Required task A — Shorten the paragraph in the scheduled-crawling guide that begins "Diff mode is recommended," and keep its main facts.
Required task B — Write the next part of the scheduled-crawling guide, starting right after its last line.

Reading text —
+ + + +
Scheduled Crawling
Set up automatic crawls to keep your knowledge base synchronized with website changes.
Creating a Schedule
- Go to "Knowledge Base" > "Schedules"
- Click "Create Schedule"
- Configure the schedule:
- URL to crawl
- Crawl mode and options
- Frequency
- Click "Save"
Schedule Frequencies
| Frequency | Description | Best For |
|---|---|---|
| Hourly | Every hour | Rapidly changing content |
| Daily | Once per day | Regular updates |
| Weekly | Once per week | Stable content |
| Monthly | Once per month | Documentation |
note
Higher frequencies use more resources and may count against your plan limits.
Schedule Options
Update Mode
| Mode | Behavior |
|---|---|
| Replace | Delete old content, add new |
| Merge | Keep existing, add new pages |
| Diff | Only update changed pages |
Diff mode is recommended for most use cases - it's faster and preserves existing content.
Notifications
Get notified about crawl results:
- On completion - When crawl finishes
- On failure - When crawl fails
- On changes - When new content is found
Managing Schedules
View Schedules
- Go to "Knowledge Base" > "Schedules"
- See all active schedules with:
- Next run time
- Last run status
- Page count
Edit a Schedule
- Click on the schedule
- Modify settings
- Click "Save"
Pause a Schedule
Temporarily stop scheduled crawls:
- Click on the schedule
- Click "Pause"
Delete a Schedule
- Click on the schedule
- Click "Delete"
- Confirm deletion
note
Deleting a schedule doesn't delete already crawled content.
Crawl History
View past crawl runs:
- Go to "Knowledge Base" > "Schedules"
+ + + +
Supplied information —

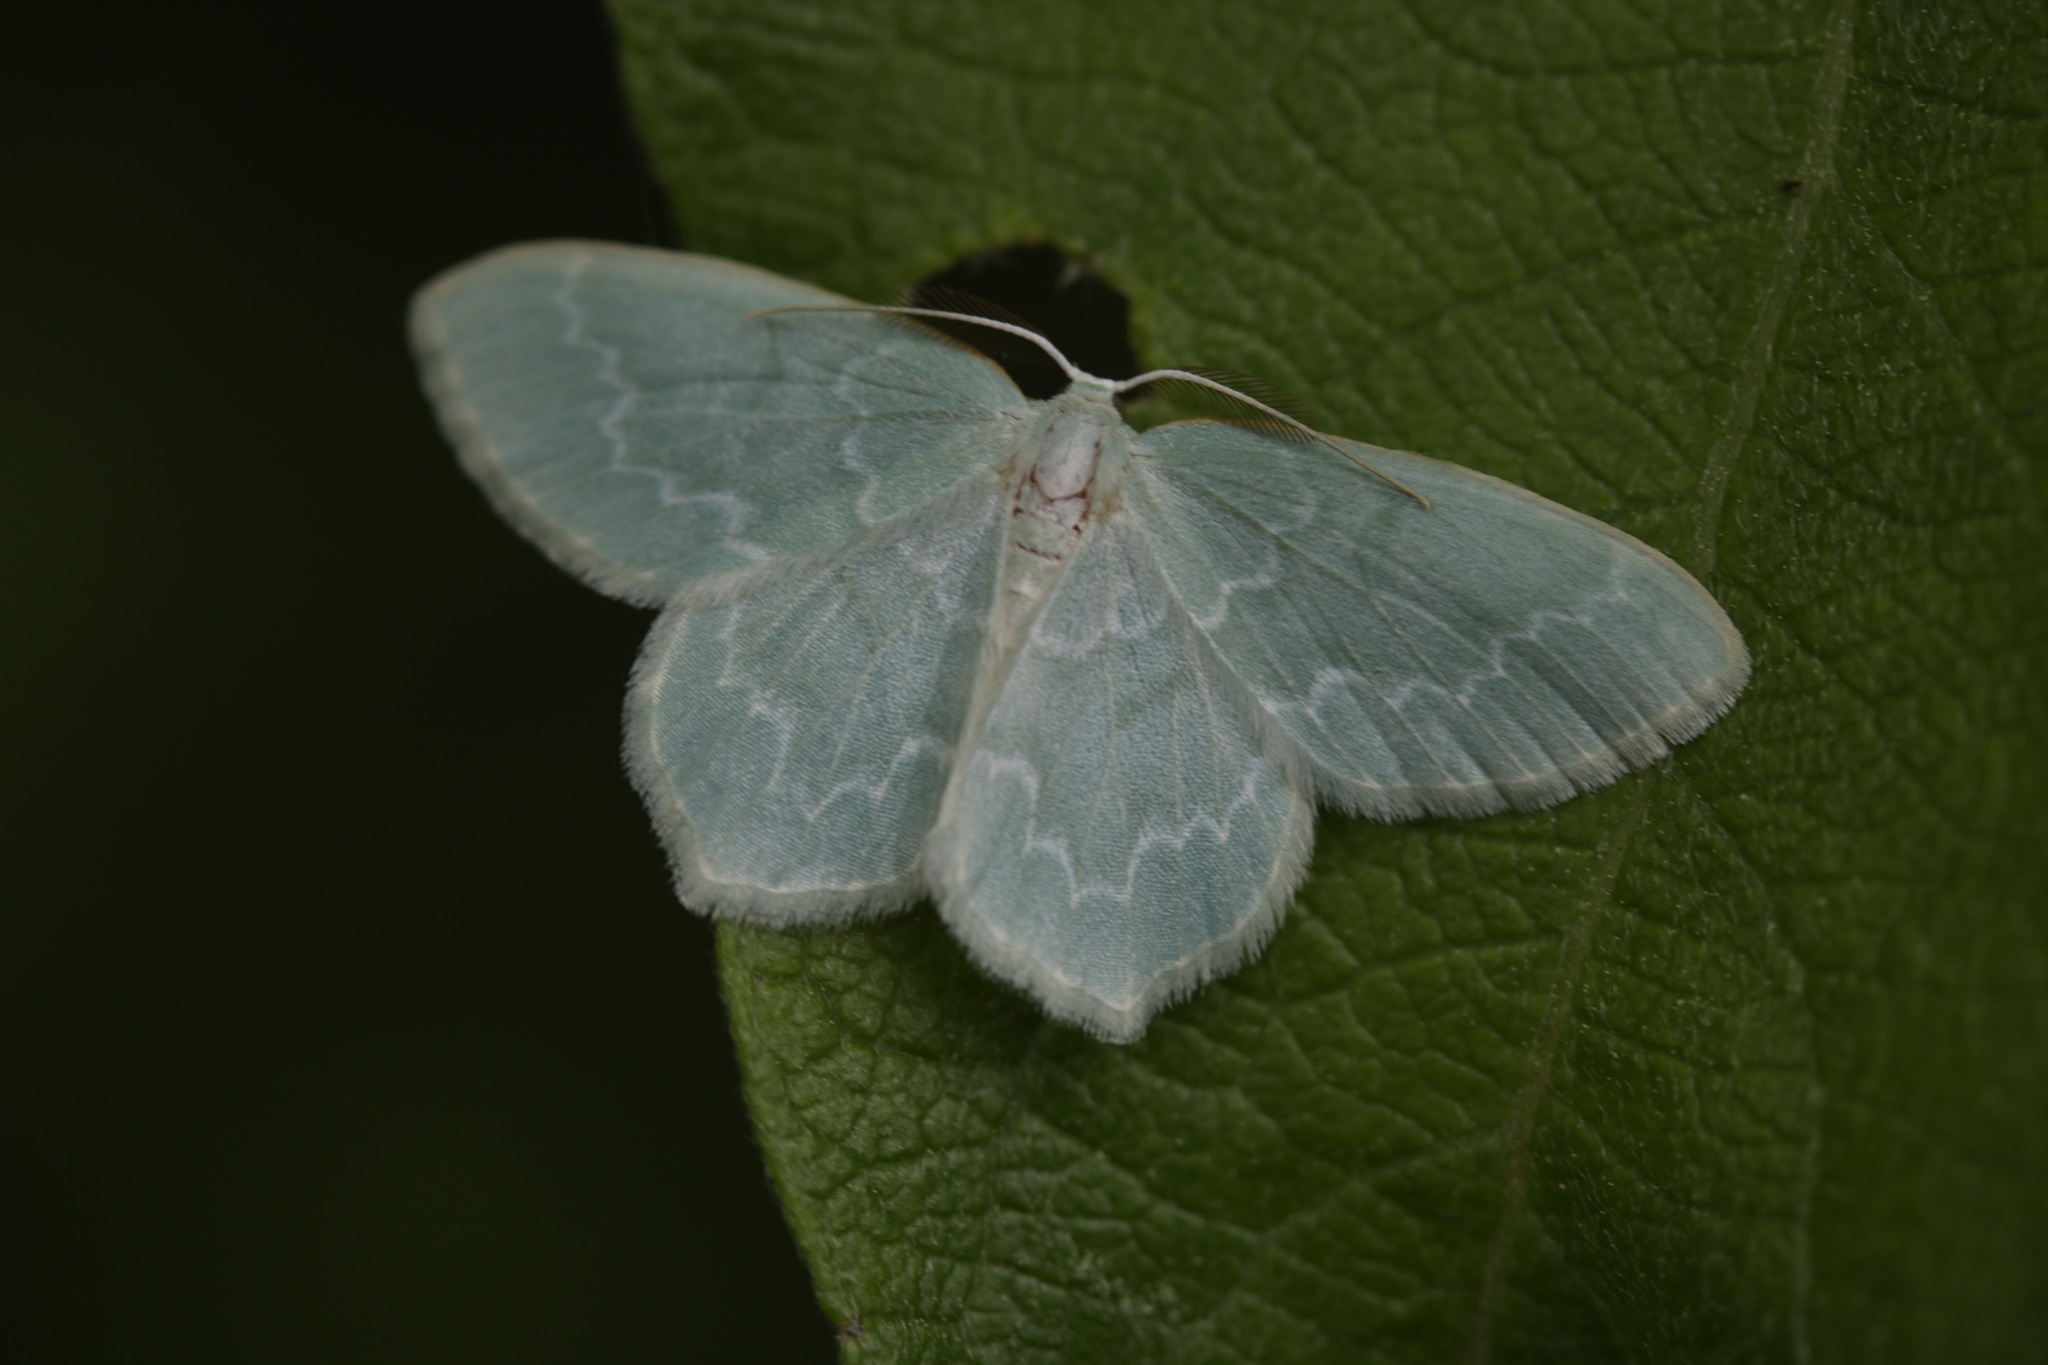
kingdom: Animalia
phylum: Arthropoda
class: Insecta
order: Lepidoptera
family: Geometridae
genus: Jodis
+ + + +
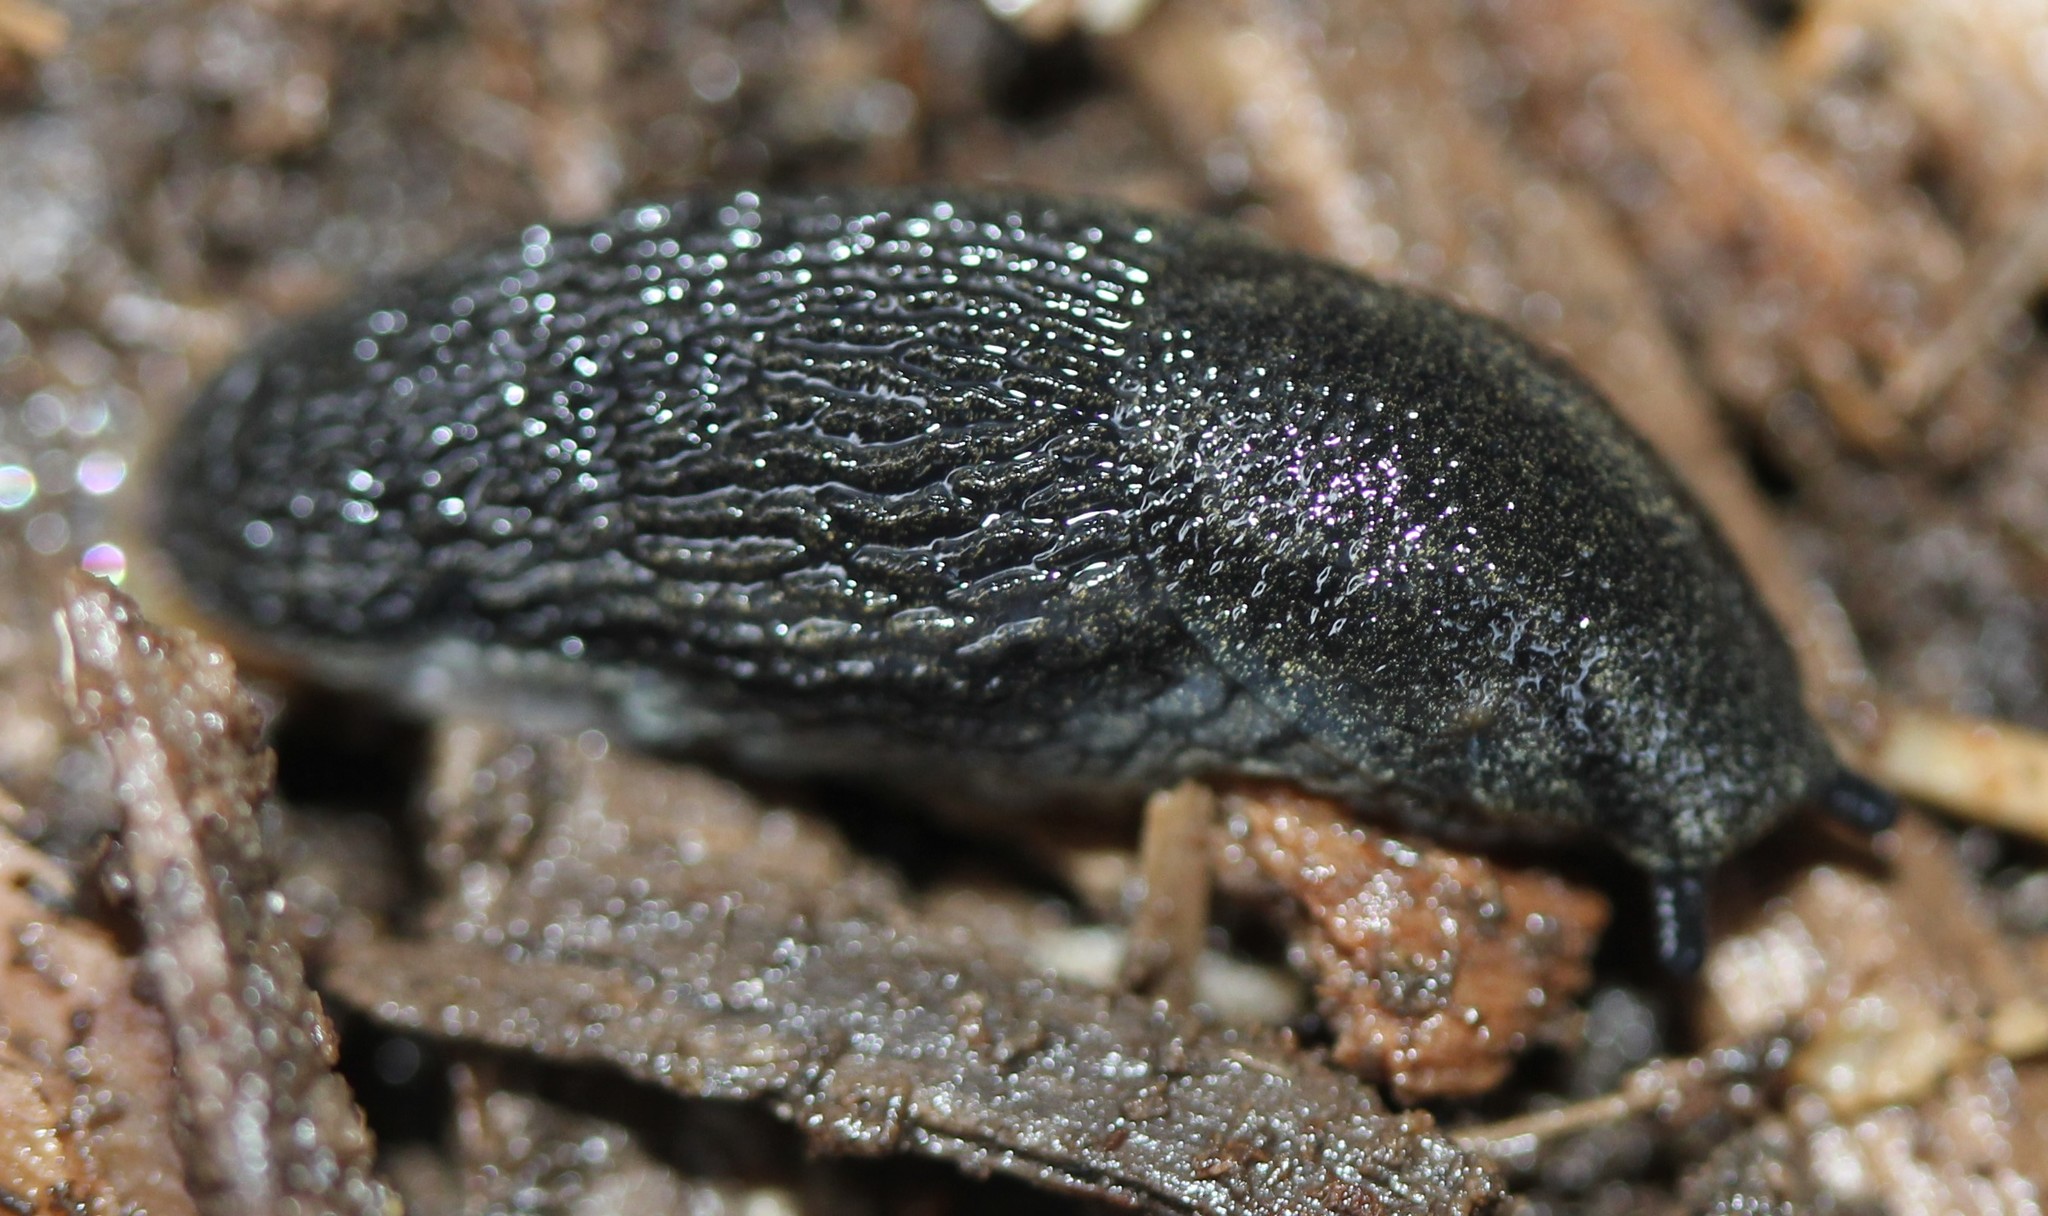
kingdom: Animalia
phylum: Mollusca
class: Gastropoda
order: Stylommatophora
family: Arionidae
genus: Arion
+ + + +
Task output A — Diff mode is best for most cases because it is faster and keeps existing content.

Task output B —
- Click on a schedule
- View the "History" tab
History shows:
- Run date and time
- Pages crawled
- Errors encountered
- Duration
URL Management
Adding URLs
Add multiple URLs to a single schedule:
- Edit the schedule
- Add URLs to the list
- Each URL will be crawled with the same settings
URL Patterns
Use patterns to include related URLs:
https://docs.example.com/v1/*
https://docs.example.com/v2/*
Best Practices
Choosing Frequency
Consider:
- How often does the content change?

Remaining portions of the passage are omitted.